The Russian army said it hit "all" its targets, having aimed "high-precision and long-range... weapons at military command and control facilities and the energy systems of Ukraine".

Prime Minister Denys Shmygal said Russia launched five strikes in Kyiv and against energy facilities in Sumy and the central Dnipropetrovsk regions, knocking out electricity to hundreds of towns and villages.

"A husband and wife who were expecting a child. The woman was six months pregnant," said Kyiv Mayor Vitali Klitschko on social media, identifying two of the dead.

Emergency services later said power was restored in Sumy.

"Hundreds of settlements were cut off as a result of the attack," Shmygal had said earlier, referring to all regions.

An AFP journalist saw drones swooping low over central Kyiv as police tried to shoot them down with automatic weapons and smoke rose from explosions across the city.

- 'Expelled' from G20 -

The attack comes exactly a week after Russia missiles rained down on Kyiv and other cities on October 10 in the biggest wave of strikes in months.

Those attacks killed at least 19 people, wounded 105 others and sparked an international outcry.

"They seem to be hitting us every Monday now," said taxi driver Sergiy Prikhodko, who was waiting for a fare near the central train station in Kyiv.

"It's a new way of starting the week," he told AFP.

Air raid sirens sounded in Kyiv shortly before the first explosion at around 6:35 am (0335 GMT), followed by sirens across most of the country.

"Kamikaze drones and missiles are attacking all of Ukraine. The enemy can attack our cities, but it won't be able to break us," President Volodymyr Zelensky said.

"Those who give orders to attack critical infrastructure, to freeze civilians and organize total mobilisation to cover the frontline with corpses, cannot sit at the same table with leaders of (the) G20," senior presidential aide Mykhaylo Podolyak said.

In a statement on social media, he called for Russia to be "expelled from all platforms".

Foreign Minister Dmytro Kuleba called on the EU to sanction Iran, accusing Tehran of supplying drones to Russia. Iran denies exporting any weapons to either side.

"We need more air defence systems and as soon as possible. More weapons," Zelensky's chief of staff, Andriy Yermak, said on social media.

- NATO drills -

In Moscow, the city's mayor Sergei Sobyanin announced that Russian army draft offices would close from Monday, saying the Kremlin's mobilisation quotas to recruit reservists to fight in Ukraine had been completed in the capital.

"The tasks of the partial mobilisation" -- announced just over a month ago -- in the city had been "completed in full", Sobyanin said on his website.
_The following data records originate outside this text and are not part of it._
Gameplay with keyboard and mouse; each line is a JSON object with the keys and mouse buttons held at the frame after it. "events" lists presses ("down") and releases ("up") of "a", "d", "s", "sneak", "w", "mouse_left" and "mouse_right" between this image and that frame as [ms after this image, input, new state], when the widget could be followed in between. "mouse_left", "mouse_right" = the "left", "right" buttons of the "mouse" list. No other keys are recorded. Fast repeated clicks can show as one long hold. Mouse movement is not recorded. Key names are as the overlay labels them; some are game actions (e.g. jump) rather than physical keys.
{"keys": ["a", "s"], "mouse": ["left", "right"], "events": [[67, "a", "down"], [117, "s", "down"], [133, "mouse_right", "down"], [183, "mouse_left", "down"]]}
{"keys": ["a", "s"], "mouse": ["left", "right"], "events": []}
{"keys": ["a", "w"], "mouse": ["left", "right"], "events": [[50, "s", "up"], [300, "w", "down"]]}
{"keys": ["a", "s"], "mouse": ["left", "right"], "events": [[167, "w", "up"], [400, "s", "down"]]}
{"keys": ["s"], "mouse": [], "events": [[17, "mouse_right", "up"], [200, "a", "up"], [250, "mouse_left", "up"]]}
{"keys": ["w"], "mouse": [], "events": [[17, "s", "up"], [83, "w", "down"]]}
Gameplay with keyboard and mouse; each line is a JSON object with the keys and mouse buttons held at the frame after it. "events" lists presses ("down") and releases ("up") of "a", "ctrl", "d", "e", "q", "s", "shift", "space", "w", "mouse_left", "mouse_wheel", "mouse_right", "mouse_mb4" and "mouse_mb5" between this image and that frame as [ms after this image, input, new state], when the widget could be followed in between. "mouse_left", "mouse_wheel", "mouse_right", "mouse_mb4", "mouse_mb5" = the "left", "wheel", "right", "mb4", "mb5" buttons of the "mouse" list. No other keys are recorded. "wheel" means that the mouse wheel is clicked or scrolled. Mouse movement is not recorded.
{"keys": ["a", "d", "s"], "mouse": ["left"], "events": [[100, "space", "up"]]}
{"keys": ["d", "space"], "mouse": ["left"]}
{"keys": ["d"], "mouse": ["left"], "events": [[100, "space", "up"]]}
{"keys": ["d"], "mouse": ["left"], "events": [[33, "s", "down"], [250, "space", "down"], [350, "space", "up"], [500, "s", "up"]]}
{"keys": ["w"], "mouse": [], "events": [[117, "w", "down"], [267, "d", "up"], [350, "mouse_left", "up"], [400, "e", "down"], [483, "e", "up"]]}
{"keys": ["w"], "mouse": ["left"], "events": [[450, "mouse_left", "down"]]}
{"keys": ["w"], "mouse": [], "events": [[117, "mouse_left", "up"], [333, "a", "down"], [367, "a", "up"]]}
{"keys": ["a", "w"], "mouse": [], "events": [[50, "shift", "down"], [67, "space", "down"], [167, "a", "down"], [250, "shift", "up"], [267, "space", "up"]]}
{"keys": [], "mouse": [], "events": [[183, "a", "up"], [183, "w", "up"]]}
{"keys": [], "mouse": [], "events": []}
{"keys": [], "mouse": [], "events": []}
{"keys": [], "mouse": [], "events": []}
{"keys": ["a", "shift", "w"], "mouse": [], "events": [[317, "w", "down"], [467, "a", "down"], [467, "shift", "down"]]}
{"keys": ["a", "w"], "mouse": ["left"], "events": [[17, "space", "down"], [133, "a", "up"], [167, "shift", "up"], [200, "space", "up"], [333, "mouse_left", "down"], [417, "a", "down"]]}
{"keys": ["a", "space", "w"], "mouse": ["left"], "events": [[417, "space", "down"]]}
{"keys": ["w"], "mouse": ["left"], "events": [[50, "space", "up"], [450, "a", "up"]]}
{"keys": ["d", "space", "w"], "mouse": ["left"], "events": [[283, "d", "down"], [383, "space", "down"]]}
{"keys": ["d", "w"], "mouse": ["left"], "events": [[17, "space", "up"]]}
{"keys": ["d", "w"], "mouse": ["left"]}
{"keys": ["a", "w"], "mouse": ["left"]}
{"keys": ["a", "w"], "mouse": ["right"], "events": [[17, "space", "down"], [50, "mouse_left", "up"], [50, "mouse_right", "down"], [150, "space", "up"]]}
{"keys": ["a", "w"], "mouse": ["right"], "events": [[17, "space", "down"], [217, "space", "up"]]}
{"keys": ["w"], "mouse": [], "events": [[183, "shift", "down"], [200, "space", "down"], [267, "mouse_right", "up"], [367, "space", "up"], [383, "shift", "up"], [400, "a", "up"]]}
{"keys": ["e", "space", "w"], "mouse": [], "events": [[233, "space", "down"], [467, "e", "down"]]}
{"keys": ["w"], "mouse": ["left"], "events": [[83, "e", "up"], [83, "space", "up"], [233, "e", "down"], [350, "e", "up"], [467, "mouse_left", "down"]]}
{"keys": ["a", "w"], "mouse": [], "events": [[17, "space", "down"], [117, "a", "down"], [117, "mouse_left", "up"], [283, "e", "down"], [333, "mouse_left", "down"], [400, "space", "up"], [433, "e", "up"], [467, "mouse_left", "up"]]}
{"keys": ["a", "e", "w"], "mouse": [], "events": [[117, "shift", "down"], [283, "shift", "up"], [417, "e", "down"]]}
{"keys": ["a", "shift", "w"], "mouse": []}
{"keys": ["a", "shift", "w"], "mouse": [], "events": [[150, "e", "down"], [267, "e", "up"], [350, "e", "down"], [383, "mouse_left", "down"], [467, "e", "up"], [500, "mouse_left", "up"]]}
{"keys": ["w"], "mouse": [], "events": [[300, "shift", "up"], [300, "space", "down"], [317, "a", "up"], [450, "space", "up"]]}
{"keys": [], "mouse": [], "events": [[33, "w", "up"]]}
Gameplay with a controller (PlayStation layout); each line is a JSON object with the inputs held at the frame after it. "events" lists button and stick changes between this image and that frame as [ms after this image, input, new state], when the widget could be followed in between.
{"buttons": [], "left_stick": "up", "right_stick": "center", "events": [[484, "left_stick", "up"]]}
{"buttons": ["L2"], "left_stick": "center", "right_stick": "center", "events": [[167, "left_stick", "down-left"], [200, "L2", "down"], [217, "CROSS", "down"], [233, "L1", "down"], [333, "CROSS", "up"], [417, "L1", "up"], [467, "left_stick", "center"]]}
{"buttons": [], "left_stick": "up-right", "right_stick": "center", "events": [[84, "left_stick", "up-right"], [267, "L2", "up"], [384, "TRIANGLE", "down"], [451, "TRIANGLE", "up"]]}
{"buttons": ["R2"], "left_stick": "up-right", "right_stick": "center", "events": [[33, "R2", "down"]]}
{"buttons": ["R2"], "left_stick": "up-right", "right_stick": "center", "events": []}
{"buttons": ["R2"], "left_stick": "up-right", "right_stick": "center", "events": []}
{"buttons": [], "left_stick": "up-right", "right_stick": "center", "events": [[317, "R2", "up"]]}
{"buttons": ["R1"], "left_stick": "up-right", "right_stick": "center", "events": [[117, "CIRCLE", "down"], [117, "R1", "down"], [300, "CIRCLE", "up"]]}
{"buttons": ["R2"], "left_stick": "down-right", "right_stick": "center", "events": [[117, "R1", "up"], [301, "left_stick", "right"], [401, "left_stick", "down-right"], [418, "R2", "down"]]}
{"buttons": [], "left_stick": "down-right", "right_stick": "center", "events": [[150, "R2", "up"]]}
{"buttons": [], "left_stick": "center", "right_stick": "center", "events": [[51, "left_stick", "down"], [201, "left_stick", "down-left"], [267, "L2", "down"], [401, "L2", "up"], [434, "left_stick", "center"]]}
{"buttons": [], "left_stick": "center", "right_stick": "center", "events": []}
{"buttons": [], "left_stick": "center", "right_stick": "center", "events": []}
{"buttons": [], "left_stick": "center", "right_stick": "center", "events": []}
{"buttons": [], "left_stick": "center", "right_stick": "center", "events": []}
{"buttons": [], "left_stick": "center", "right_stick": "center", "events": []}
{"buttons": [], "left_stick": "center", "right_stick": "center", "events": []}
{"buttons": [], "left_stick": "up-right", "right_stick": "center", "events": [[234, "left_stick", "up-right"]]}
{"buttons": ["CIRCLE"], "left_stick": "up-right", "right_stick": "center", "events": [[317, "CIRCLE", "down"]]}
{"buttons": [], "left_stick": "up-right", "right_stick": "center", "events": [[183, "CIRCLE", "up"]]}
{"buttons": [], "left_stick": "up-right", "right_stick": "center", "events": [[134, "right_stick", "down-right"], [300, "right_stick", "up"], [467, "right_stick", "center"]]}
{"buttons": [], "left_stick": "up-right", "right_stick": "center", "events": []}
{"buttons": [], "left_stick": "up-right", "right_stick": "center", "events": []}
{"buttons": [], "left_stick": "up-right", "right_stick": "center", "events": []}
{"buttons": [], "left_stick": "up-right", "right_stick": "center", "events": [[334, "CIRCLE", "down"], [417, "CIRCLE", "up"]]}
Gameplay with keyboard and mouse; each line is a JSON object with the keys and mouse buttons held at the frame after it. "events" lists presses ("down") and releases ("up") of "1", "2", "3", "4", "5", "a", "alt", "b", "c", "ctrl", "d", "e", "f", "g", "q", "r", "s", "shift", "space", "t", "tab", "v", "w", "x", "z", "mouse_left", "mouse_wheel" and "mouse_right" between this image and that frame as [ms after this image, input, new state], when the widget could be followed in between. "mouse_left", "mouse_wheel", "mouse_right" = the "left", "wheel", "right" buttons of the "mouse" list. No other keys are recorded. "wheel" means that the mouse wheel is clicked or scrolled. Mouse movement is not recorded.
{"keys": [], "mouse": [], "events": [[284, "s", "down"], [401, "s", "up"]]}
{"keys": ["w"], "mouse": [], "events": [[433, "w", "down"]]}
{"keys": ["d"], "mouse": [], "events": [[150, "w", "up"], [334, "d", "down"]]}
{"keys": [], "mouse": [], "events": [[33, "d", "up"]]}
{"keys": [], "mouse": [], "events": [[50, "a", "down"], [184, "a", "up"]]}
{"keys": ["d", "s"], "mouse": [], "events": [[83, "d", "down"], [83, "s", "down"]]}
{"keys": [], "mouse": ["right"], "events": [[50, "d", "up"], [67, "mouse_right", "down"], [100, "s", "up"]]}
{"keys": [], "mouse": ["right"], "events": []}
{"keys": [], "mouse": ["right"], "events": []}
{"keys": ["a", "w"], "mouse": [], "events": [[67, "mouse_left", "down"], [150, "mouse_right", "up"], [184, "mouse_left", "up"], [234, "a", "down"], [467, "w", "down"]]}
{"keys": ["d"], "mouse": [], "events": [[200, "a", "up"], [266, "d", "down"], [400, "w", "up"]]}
On Monday, NATO launched regular nuclear deterrence drills in western Europe, which were planned before Russia invaded Ukraine, rejecting calls to scrap the exercises after Putin ratcheted up veiled threats to launch a nuclear attack.

The exercises will involve US B-52 long-range bombers, and up to 60 aircraft in total will take part in training flights over Belgium, the United Kingdom and the North Sea.

In Geneva, new UN rights chief Volker Turk voiced alarm about Monday's Russian strikes.

"Any escalation in warfare is deeply troubling to us," Turk told reporters on his first day on the job. "It is absolutely important that civilian objects, civilians, are not targeted", he said.

Kherson is one of four regions in Ukraine that Moscow recently claimed to have annexed.

Washington last week announced a new $725-million package that brings the total US military assistance to Ukraine to $17.6 billion since the Russian invasion began on February 24.